To be or not to be an Employee
Romania being Romania has a different approach to directors of companies and their relationship with such companies. It is very easy for someone not from Romania to use the word director. The word director has a different meaning in Romanian commercial parlance. A director is more akin to a manager. They do not have “director’s powers and responsibilities”. The correct expression is to describe them as an Administrator.
Originally under the Companies Law (Law no 31/1990) it was prohibited for an Administrator to be an employee of the Company. This led to a number of abuses which resulted in the law being changed and the law then requiring an Administrator to enter a Management Contracts. Even under the current legislation the provisions of Law 31/1990 expressly prohibit the administrator of a joint stock company having an employment contract with the company during his appointment.
Concerning a limited liability company the law does not impose such a restriction. Further the administration of a commercial company is classified as an occupation under the Romanian legislation (COR code 242111). It should be noted that the role of a general manager of a company is also classified as a distinct occupation under the legislation (COR code 112011). The law does not provide that it is mandatory for an administrator to be employed by the company where they are an Administrator. This position will depend upon the will of the parties. The question therefore arises as to whether it is better for an Administrator to be an employee of a company or not?
In the light of the above, the parties have a choice in respect to the type of contract which should be concluded between the administrator/general director and a company (SRL). The administrator may be appointed as an employee to fill other positions conditional upon the contract observing the provisions of the Labour Code, including those related to the organization of the hours worked. The provisions in the Romanian Labour Code include the right for the employee to have two or more employment agreements with the same employer. Therefore, any employee is entitled to work for the same employer or for different employers, based on individual labor contracts and receiving more than one salary.
It should be noted that the law does not contain any restrictions regarding the use of two or more full-time employment agreements or of two or more employment agreements regarding the same activity.
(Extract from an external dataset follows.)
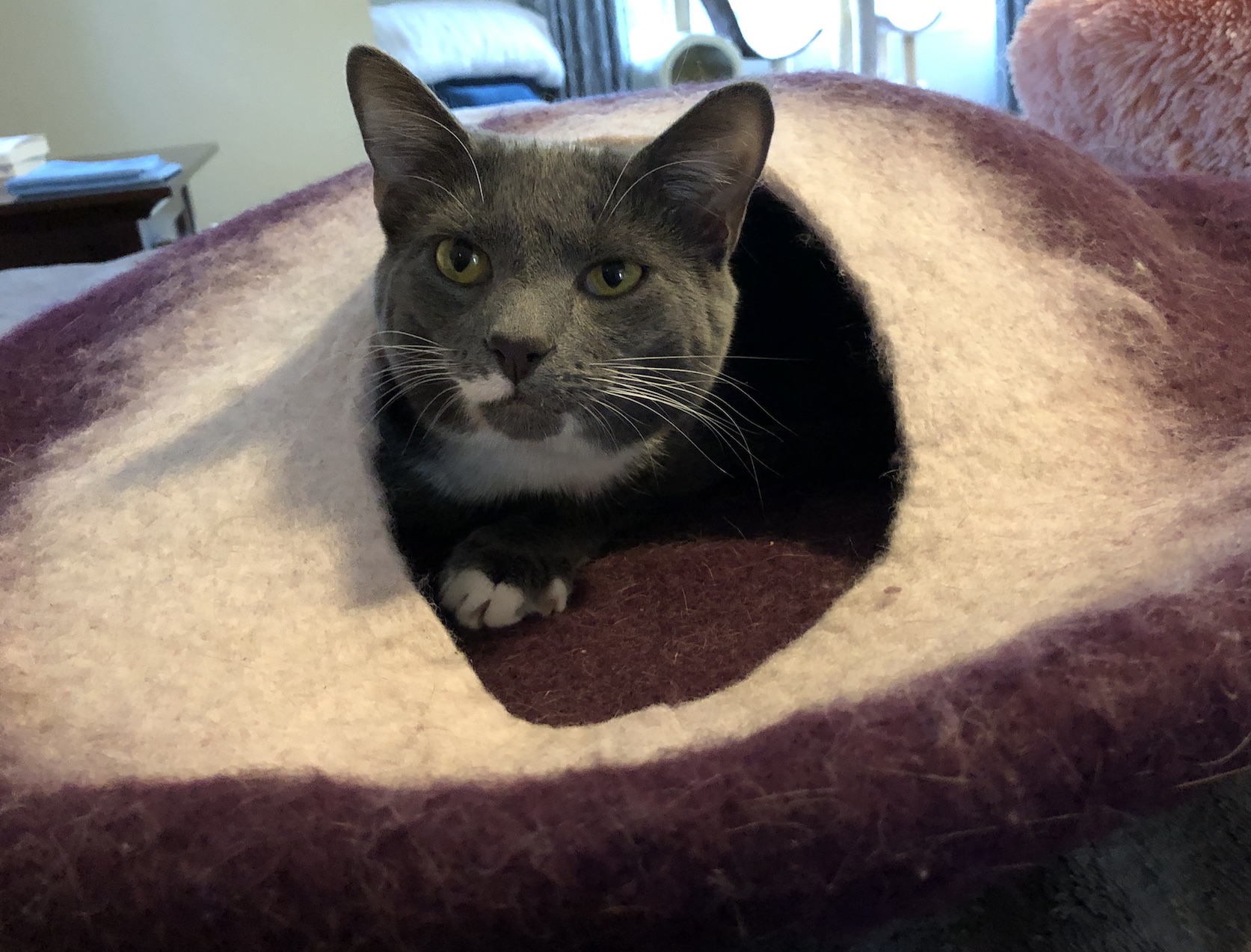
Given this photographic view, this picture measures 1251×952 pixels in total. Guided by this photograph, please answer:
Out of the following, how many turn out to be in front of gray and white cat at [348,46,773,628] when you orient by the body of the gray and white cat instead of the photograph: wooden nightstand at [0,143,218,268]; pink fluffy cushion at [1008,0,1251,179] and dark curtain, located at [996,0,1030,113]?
0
However, if more than one contract with the same employer is involved care must be taken regarding the terms and conditions and caution is advised as there maybe unintentional breaches of the law for example about compliance with the provisions in respect to the total number of working hours that the employee maybe asked to undertake. According to the EU Working Time Directive, the maximum legal working week is 48 hours, including overtime (with some exceptions). This duration of work is related to the employee, not to the employment agreement.
Other terms and conditions relating to an employer/employee relationship will apply as will the normal taxation requirements and other terms implied by law in an employer/employee relationship such as termination of the agreement, disciplinary requirements, as between the parties covered by the Labor Code. The signing of a management/administration agreement does not create an employer/employee relationship between the Parties.
Consequently, the relationship has the hall marks of a commercial agreement and as such it is regulated by the provisions of the Company Law regarding the management of companies, the Romanian Civil Code and the provisions of the Statutes of the relevant company. Further as there is no relationship of employer/employee the management/administration agreement is not required to be registered in the General Register of the Employees Persons (Revisal) of the relevant company.
The execution of a Management/Administration agreement has several consequences. The duration of the contractual relationship is perhaps one of the most important. It can be for a definite term or an indefinite term compared to an employment agreement, which can be executed either for a fixed term or if no term is fixed then it is for an indefinite period. Therefore, in a management/administration contract terms and conditions can be inserted as to the length of the contract, termination, compensation and other provisions as required by the parties.
The provisions of the Civil Code create legal grounds for both parties to allow them to revoke the contract at any given time, without complying with any legal procedures other than those agreed between the parties. In case of termination of an employment contract, such the termination is required to comply with the procedures expressly provided by the Labor Code.
Regarding fiscal and social security systems contributions These will be per the relevant fiscal legislation. There are several allowances that the Administrator is entitled to which are exempted from social taxes payable by the employer and the employee, which normally would apply in the case of an individual employment contract.
According to the current law a management agreement may include clauses which would not be allowed in an employment agreement, such as the notice period for termination being less than 20 days, compensation on termination and working conditions etc.
All the above means that when appointing an Administrator, the company needs to consider the appointment carefully. What is best for the company may not be the best solution for the person being appointed as the Administrator. In many cases, they will wish to be an employee as this will give more employment protection.